[Edit difference data]

::::

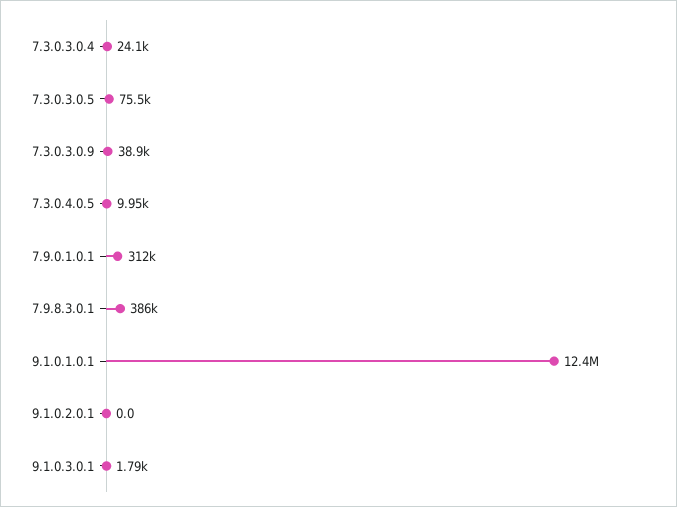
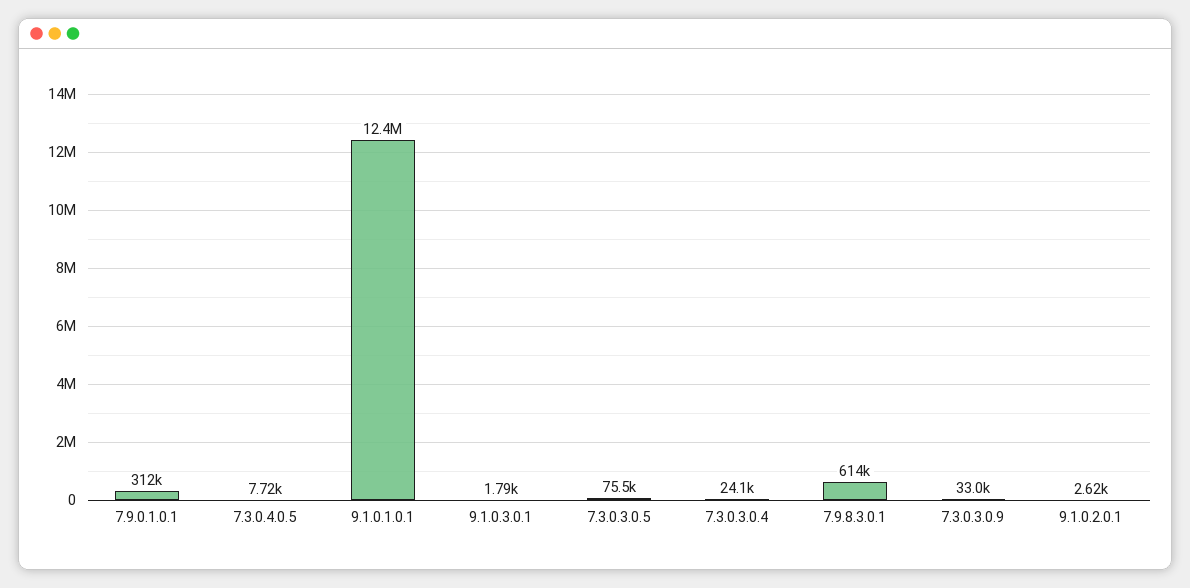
7.3.0.3.0.9: 38900 -> 33000
7.3.0.4.0.5: 9950 -> 7720
7.9.8.3.0.1: 386000 -> 614000
9.1.0.2.0.1: 0 -> 2620

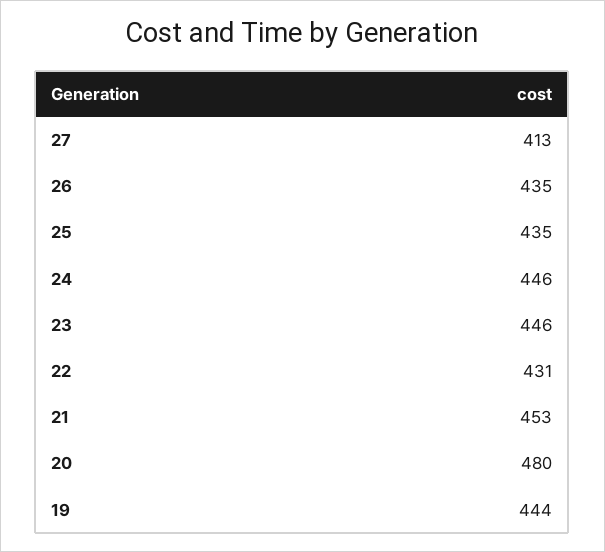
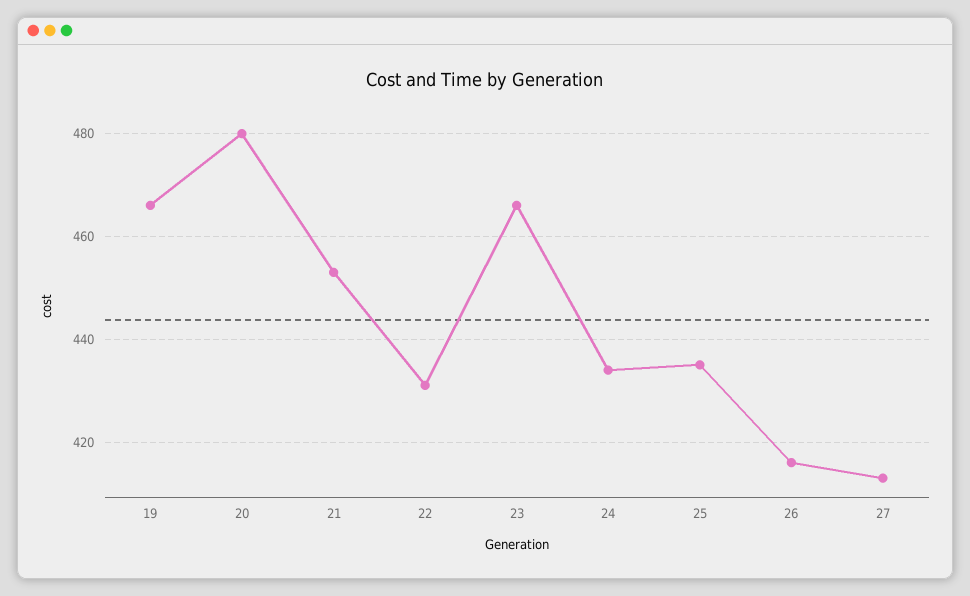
26: 435 -> 415
24: 446 -> 435
23: 446 -> 465
19: 444 -> 465

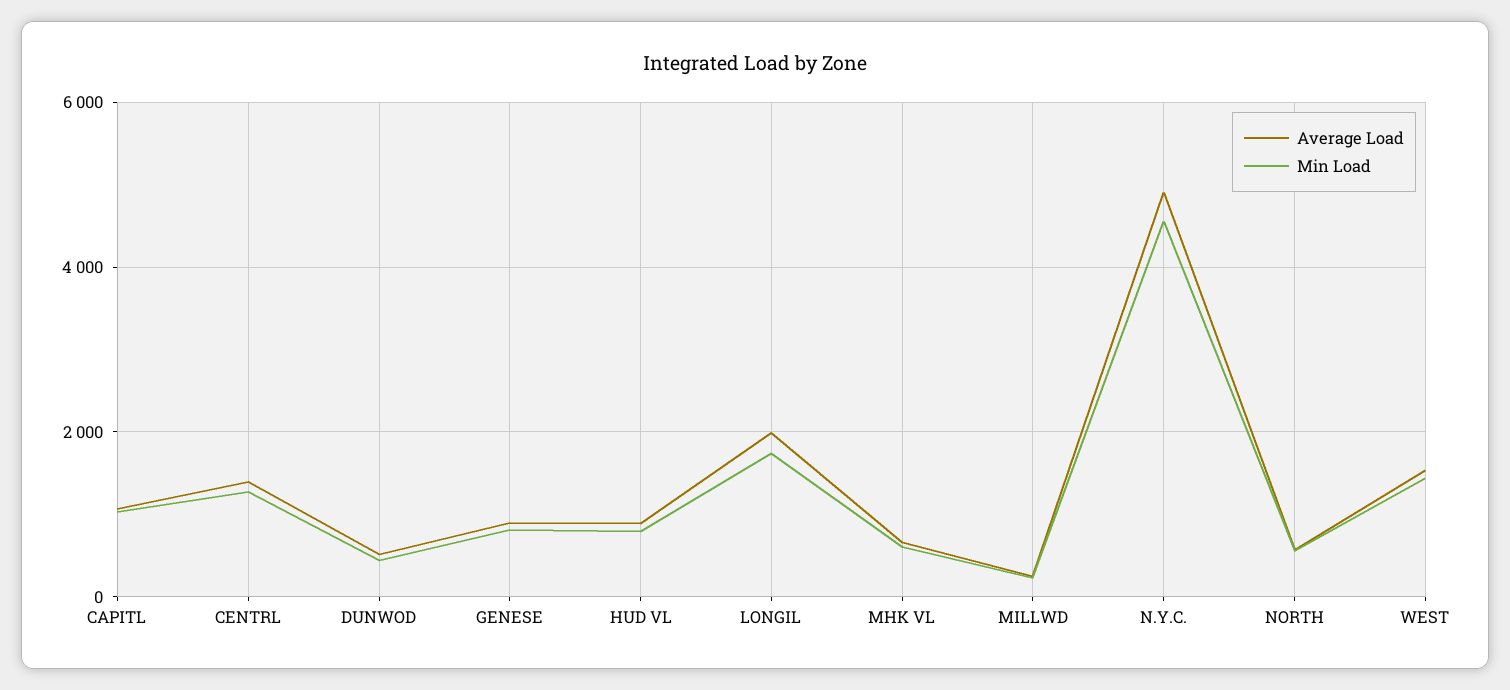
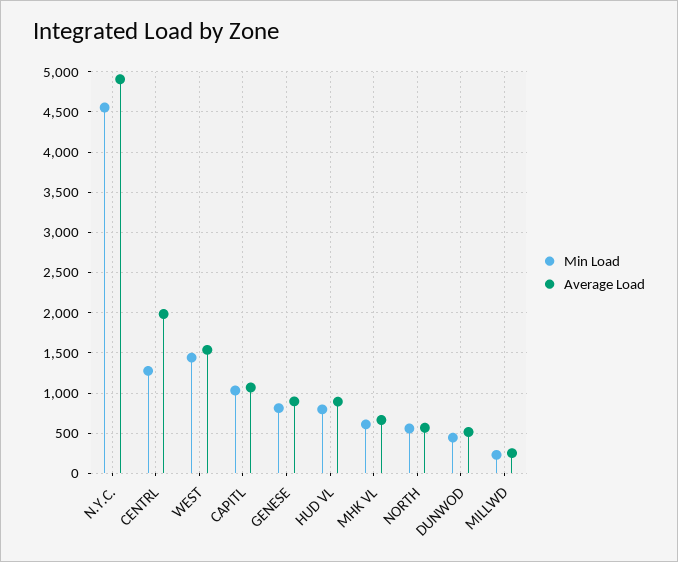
Average Load, CENTRL: 1400 -> 2000
Average Load, LONGIL: 2000 -> none
Min Load, LONGIL: 1800 -> none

::::

**What you are asked to do**.
A verbatim copy of the records is needed, with all images omitted.

**Result of this task**.
7.3.0.3.0.9: 38900 -> 33000
7.3.0.4.0.5: 9950 -> 7720
7.9.8.3.0.1: 386000 -> 614000
9.1.0.2.0.1: 0 -> 2620

26: 435 -> 415
24: 446 -> 435
23: 446 -> 465
19: 444 -> 465

Average Load, CENTRL: 1400 -> 2000
Average Load, LONGIL: 2000 -> none
Min Load, LONGIL: 1800 -> none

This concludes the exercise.